Fake Terrorists Fake Kidnap Ricky Gervais In A New Trailer For Netflix’s Very Real ‘Special Correspondents’ Trailer

Political satires, even vaguely, tangentially political satires, haven’t had a great track record as of late. Last September, the Sandra Bullock-led Our Brand Is Crisis was poised to be a major hit and serious Oscar contender for its leading actress, but by its release in November, it had been critically shunned and put up the lowest box-office receipts of Bullock’s career. More recently, Tina Fey starred in Whiskey Tango Foxtrot, which was billed as a satirical look at a reporter’s life in Afghanistan, but ended up as something closer to a war zone-set Eat Pray Love. American audiences are long overdue for a nice, toothy satire to expose the hypocrisies of modern life’s broken institutions. Who will step up to be the defender of decency and take the goons of the world to task?

Why, who but Ricky Gervais! The new Netflix original film Special Correspondents places the polarizing comedian on triple duty as director, writer, and star, and he’s got plenty to say about American politics and the declining state of journalism. An adaptation of a 2009 French film of the same name, the movie due April 29 features Gervais and Eric Bana as a pair of down-on-their-luck reporters assigned to an extended embed in fictitiously war-torn Ecuador. The trouble is that Gervais’ character threw their allowance of money and airplane tickets in the garbage for what would have to be a good reason, and so the pair is faced with a choice: either sheepishly return to their editor and confess to their own incompetence, or phone in elaborate hoax-reports with DIY sound effects replicating the conditions of the Ecuadorian environment. Guess which path they decide to take? It works out well enough, until mounting demands for video footage force the pair to hire a pair of fake terrorists to fake-kidnap them. Things, as they often do when fake-terrorists enter the mix, then get worse.

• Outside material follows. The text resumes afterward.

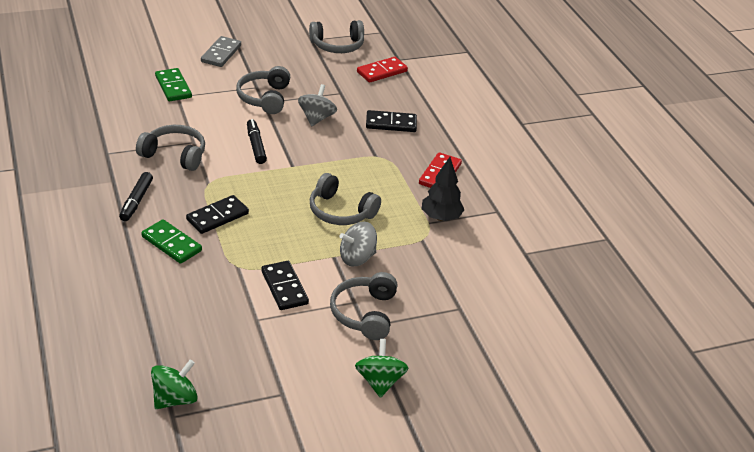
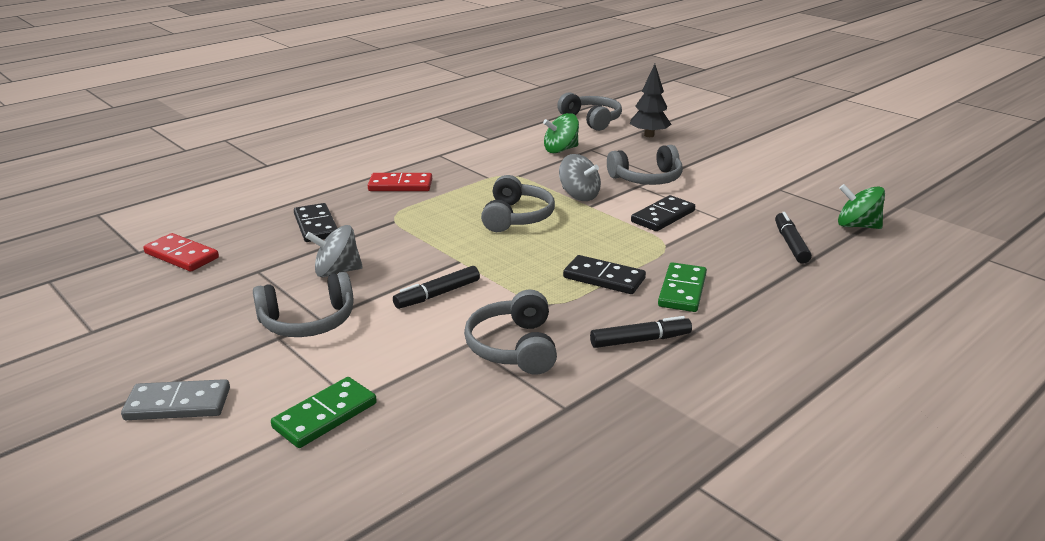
camera: 110 degrees left, 10 degrees down
(182, 335) = (790, 244): none -> black marker
(337, 46) = (108, 304): grey headphones -> grey headphones (592, 120)
(380, 381) = (711, 160): green spinning top -> green spinning top (560, 150)
(441, 217) = (475, 174): black tree -> black tree (649, 135)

Judging from the trailer above, it looks like a pretty good time, and the solid supporting cast only sweetens the deal. Vera Farmiga warbles out a tune as Gervais’ wife hoping to spin this “tragedy” into a successful singing career, America Ferrera steps in as Gervais and Bana’s local liaison, and Kelly Macdonald reappears in her first post-Boardwalk Empire role. Gervais already scored a pair of Emmy nominations for Netflix with his miniseries Derek; they’re banking that he’ll be able to pull a similar feat this time around.